--- Provided text ---
Start of Block
# Young Stag Beetle?



## DazedLewis (Aug 21, 2008)

I found this in my garden:










I'm guessing it's a young stag beetle.
I found it near an area at the top of my garden where there are some old tree stumps and it is very sheltered, and I found a couple of adults there a few years ago.
Maybe they are breeding there? :2thumb:

One of my favourite UK inverts, a shame I see more stamped on on paths than living ones :/


----------



## garlicpickle (Jan 16, 2009)

You don't get immature adult beetles - they emerge from the pupa as full adults 

I think yours is the lesser stag beetle Dorcus parallelipipedus, tho I admit I'm not hot on beetles.


----------



## snowgoose (May 5, 2009)

yeah that's a Lesser Stag Beetle  Once they become beetles they are adults


----------



## DazedLewis (Aug 21, 2008)

Ah right, I didnt know that, cheers for letting me know  

Which are more uncommon in the uk, lesser or normal stag beetles?

I must have both types in my garden then lol


----------



## snowgoose (May 5, 2009)

I would say the normal are more less common but I'm not 100% sure on populations on either of these.


----------



## Javeo (May 4, 2008)

Yea thats a lesser, female normal stag beetles aslo look similar to that with small mandibles.


----------



## snowgoose (May 5, 2009)

Javeo said:


> Yea thats a lesser, female normal stag beetles aslo look similar to that with small mandibles.


Yes, female Lucanus cervus have smaller mandibles and also a more brown colour to their wing cases rather than black as with Dorcus parallelopipedus :2thumb:


----------



## Hedgewitch (Feb 12, 2008)

Man, I always thought those were just female stags, you live and learn eh?

How big is it?


----------



## snowgoose (May 5, 2009)

That's a female Lucanus cervus










And that's a female Dorcus parallelopipedus.


----------



## DazedLewis (Aug 21, 2008)

Hedgewitch said:


> Man, I always thought those were just female stags, you live and learn eh?
> 
> How big is it?


It was only about 4cm long! Still quite striking though


----------



## Sarracenia (Mar 20, 2008)

_Only_ 4cm? That's pretty big for a D. parallelopipedus. :gasp:

I wish I actually lived somewhere that Stags were native to. You don't get any decent inverts up north.


----------



## DazedLewis (Aug 21, 2008)

Sarracenia said:


> _Only_ 4cm? That's pretty big for a D. parallelopipedus. :gasp:
> 
> I wish I actually lived somewhere that Stags were native to. You don't get any decent inverts up north.


lol, I meant that its small compared to the other stag beetle species xD

maybe with global warming you might start seeing them in a few years.


----------



## Jennifer23 (Oct 7, 2008)

That's an awesome stag beetle.

I saw one last week and been looking out for more but not seen any.


----------
End of Block
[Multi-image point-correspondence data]
Start of Block
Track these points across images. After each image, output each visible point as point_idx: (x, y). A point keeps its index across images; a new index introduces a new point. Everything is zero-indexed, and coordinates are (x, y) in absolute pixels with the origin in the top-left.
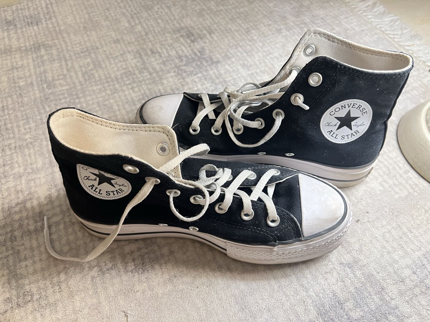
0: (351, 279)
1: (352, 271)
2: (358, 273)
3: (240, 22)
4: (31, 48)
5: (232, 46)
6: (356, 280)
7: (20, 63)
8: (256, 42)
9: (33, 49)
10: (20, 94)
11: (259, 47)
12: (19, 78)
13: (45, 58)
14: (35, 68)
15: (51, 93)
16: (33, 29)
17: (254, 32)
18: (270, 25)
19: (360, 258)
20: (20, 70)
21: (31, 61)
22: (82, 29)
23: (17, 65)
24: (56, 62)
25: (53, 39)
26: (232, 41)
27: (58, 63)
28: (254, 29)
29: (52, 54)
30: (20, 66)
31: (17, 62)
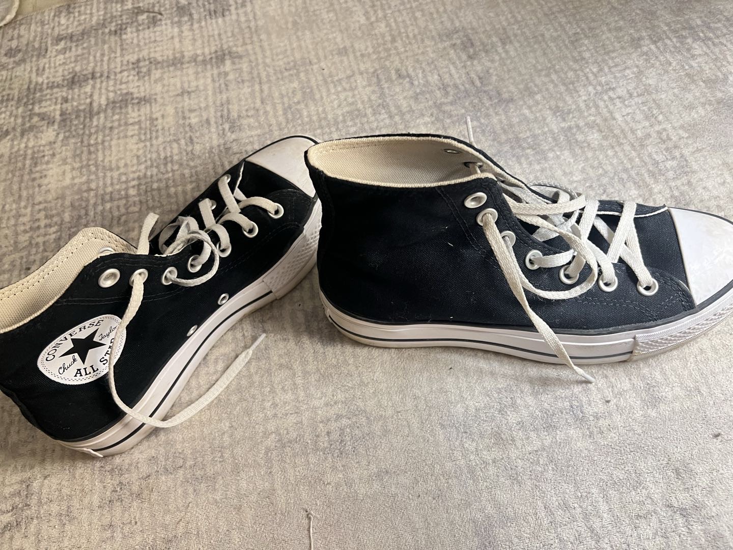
0: (682, 536)
1: (686, 523)
2: (697, 528)
3: (563, 20)
4: (211, 58)
5: (541, 70)
6: (689, 539)
7: (194, 84)
8: (587, 63)
9: (214, 60)
10: (191, 138)
11: (590, 75)
12: (191, 111)
13: (231, 77)
14: (214, 94)
15: (234, 140)
16: (217, 22)
17: (586, 42)
18: (620, 29)
19: (706, 502)
20: (193, 95)
21: (209, 80)
22: (290, 26)
23: (189, 87)
24: (247, 84)
25: (245, 44)
26: (541, 60)
27: (248, 87)
28: (587, 37)
29: (241, 69)
30: (194, 89)
31: (189, 82)
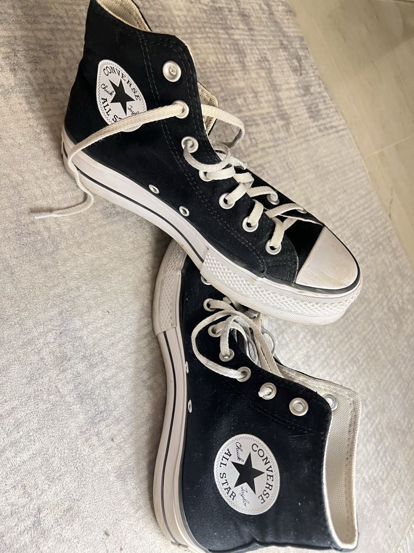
0: (16, 527)
1: (28, 528)
4: (282, 111)
7: (262, 99)
9: (281, 113)
13: (273, 125)
14: (260, 115)
20: (255, 99)
21: (267, 110)
23: (260, 97)
25: (297, 133)
27: (270, 138)
29: (279, 132)
30: (259, 100)
31: (263, 96)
End of Block
--- Task requirements ---
(a) For the stag beetle thread, state whether each statement agrees with the text. Answer yes or no for each one, and quote the deciding words exactly. (i) One reply says beetles come out of the pupa already fully adult. (ii) snowgoose is certain that normal stag beetles are less common than lesser ones. (iii) The beetle found in the garden measured about 4cm.
(b) Repeat the part of the stag beetle thread between "You don't get immature" and "hot on beetles.", inclusive.

--- Responses in order ---
(a)
(i) Yes: "they emerge from the pupa as full adults"
(ii) No: "I'm not 100% sure on populations on either of these."
(iii) Yes: "It was only about 4cm long!"

(b)
You don't get immature adult beetles - they emerge from the pupa as full adults 

I think yours is the lesser stag beetle Dorcus parallelipipedus, tho I admit I'm not hot on beetles.